* [Task]: Duplicate word for word the passage of the text on selling a house with bad tenants that begins at the words "If your tenants" and stops after "still in it?".

Selling a House With Bad Tenants

Bad tenants

Thinking of selling a rented property with bad tenants? We look at your rights, remedies, and options.

Bad tenants can cause massive headaches for landlords. Whether it’s rent arrears or property damage, the issues caused by problem tenants can cause misery and despair. Unfortunately, the legal protections enjoyed by tenants can’t just be ignored because of issues. The process of removing bad tenants is a complex one, and it can become costly.

If you are contemplating selling a house due to nuisance tenants, it’s important to know where you stand legally. While selling your property might prove tricky, it is possible. In fact, there are buyers out there who are looking for properties with sitting tenants.

Why do tenants get nervous about a change of landlord?

You might have enjoyed a good relationship with your tenants in the past, but announcing that you’re selling up might change all of that very quickly. The tenant may become anxious about having to deal with someone else. They’ll be concerned about repairs in the future, as well as the possibility of being able to extend the rental agreement. There’s a chance that your tenants will stay in the property, but cause you problems in the meantime. There’s also a risk that the tenants will only give you notice and move out — leaving you without a rental income.

If your tenants decide to be willfully obstructive, they might refuse access to your property for viewings. Also, they might stop paying rent. The process for repossessing a home because of arrears is long and complicated — something many bad tenants will use to their advantage.

Is it possible to sell my property with the tenants still in it?

Yes, you are free to sell your property with the tenants still living there. The new owner will take responsibility for the existing rental agreement, and will not be able to make changes to it until the term has finished. However, you will need to be upfront and honest about both the agreement in place and the tenants. If you sell your property without informing the buyer of rent arrears or ongoing issues with tenants, you run the risk of legal action.

* [Information shown]:
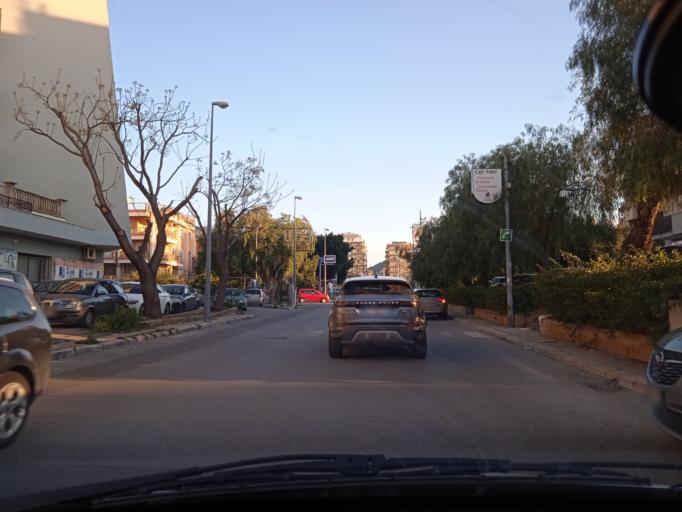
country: IT
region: Sicily
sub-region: Palermo
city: Bagheria
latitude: 38.0825
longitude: 13.5016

* [Exercise response]:
If your tenants decide to be willfully obstructive, they might refuse access to your property for viewings. Also, they might stop paying rent. The process for repossessing a home because of arrears is long and complicated — something many bad tenants will use to their advantage.

Is it possible to sell my property with the tenants still in it?